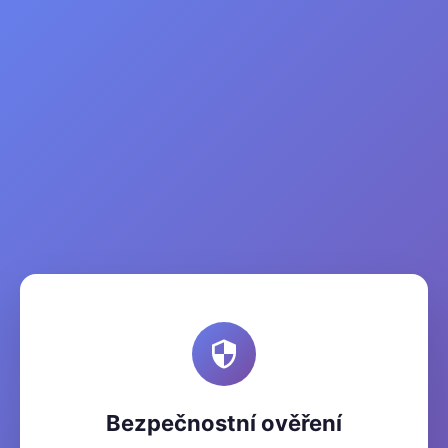
Bezpečnostní ověření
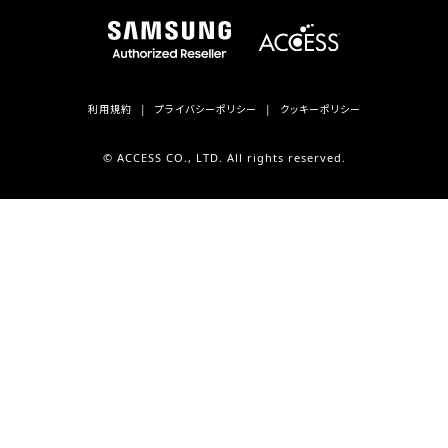
利用規約
プライバシーポリシー
クッキーポリシー
© ACCESS CO., LTD. All rights reserved.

══════════════════════════════

Render every text line from the rows above as one numbered list, omitting blank lines and the pictures.

PROBLEM SOLUTION
1. Bezpečnostní ověření
2. 利用規約
3. プライバシーポリシー
4. クッキーポリシー
5. © ACCESS CO., LTD. All rights reserved.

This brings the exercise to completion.